Dataset:
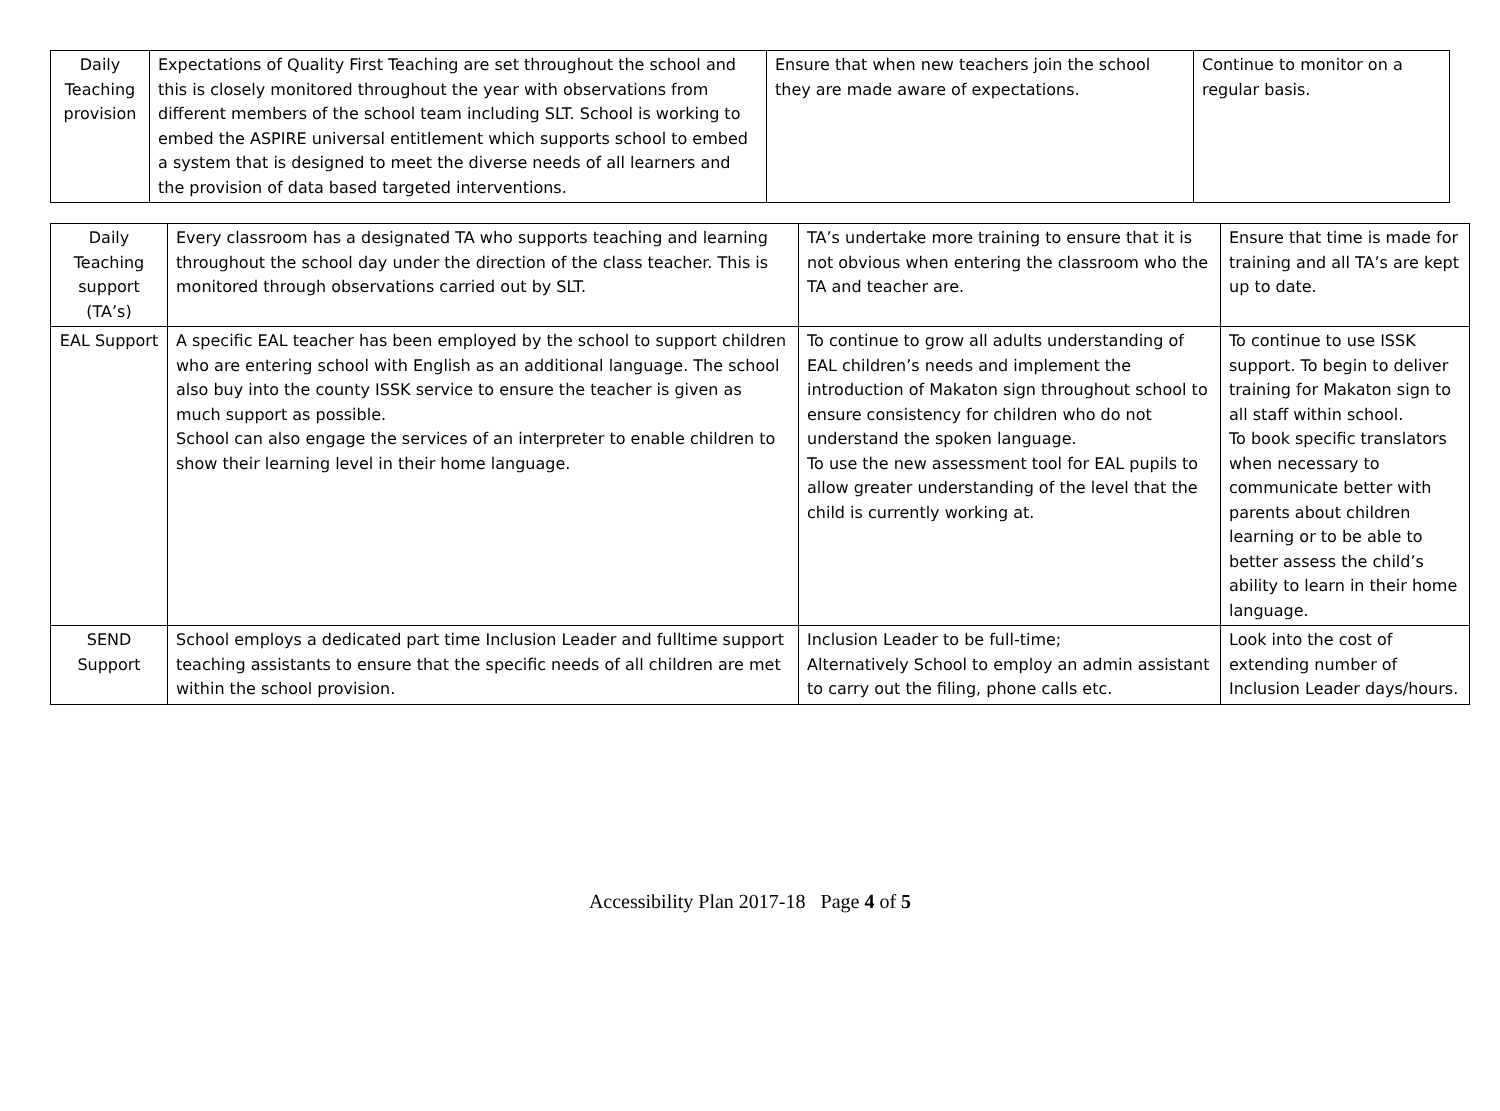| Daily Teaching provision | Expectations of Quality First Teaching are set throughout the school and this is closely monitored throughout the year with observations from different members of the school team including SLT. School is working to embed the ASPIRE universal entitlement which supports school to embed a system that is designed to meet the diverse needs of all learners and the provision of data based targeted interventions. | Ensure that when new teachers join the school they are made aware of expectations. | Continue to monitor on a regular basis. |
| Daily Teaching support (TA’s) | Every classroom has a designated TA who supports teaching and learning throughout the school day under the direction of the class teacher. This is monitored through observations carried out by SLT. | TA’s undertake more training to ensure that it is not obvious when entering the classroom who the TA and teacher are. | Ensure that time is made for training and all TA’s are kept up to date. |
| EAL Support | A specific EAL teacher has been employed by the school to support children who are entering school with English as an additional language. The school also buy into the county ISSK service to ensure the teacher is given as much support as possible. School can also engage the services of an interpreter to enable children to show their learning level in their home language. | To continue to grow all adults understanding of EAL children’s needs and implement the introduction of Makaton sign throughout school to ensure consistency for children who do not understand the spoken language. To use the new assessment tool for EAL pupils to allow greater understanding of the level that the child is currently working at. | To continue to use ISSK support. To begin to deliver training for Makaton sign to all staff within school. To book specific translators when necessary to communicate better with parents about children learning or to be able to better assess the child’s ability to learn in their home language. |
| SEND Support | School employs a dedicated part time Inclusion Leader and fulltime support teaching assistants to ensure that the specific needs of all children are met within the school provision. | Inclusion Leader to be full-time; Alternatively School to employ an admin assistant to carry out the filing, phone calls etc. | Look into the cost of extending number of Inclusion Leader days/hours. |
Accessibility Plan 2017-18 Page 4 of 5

Assignment:
Every entry must be transcribed exactly. Pictures do not belong in the copy.

Output of the exercise:
| Daily Teaching provision | Expectations of Quality First Teaching are set throughout the school and this is closely monitored throughout the year with observations from different members of the school team including SLT. School is working to embed the ASPIRE universal entitlement which supports school to embed a system that is designed to meet the diverse needs of all learners and the provision of data based targeted interventions. | Ensure that when new teachers join the school they are made aware of expectations. | Continue to monitor on a regular basis. |
| Daily Teaching support (TA’s) | Every classroom has a designated TA who supports teaching and learning throughout the school day under the direction of the class teacher. This is monitored through observations carried out by SLT. | TA’s undertake more training to ensure that it is not obvious when entering the classroom who the TA and teacher are. | Ensure that time is made for training and all TA’s are kept up to date. |
| EAL Support | A specific EAL teacher has been employed by the school to support children who are entering school with English as an additional language. The school also buy into the county ISSK service to ensure the teacher is given as much support as possible. School can also engage the services of an interpreter to enable children to show their learning level in their home language. | To continue to grow all adults understanding of EAL children’s needs and implement the introduction of Makaton sign throughout school to ensure consistency for children who do not understand the spoken language. To use the new assessment tool for EAL pupils to allow greater understanding of the level that the child is currently working at. | To continue to use ISSK support. To begin to deliver training for Makaton sign to all staff within school. To book specific translators when necessary to communicate better with parents about children learning or to be able to better assess the child’s ability to learn in their home language. |
| SEND Support | School employs a dedicated part time Inclusion Leader and fulltime support teaching assistants to ensure that the specific needs of all children are met within the school provision. | Inclusion Leader to be full-time; Alternatively School to employ an admin assistant to carry out the filing, phone calls etc. | Look into the cost of extending number of Inclusion Leader days/hours. |
Accessibility Plan 2017-18 Page 4 of 5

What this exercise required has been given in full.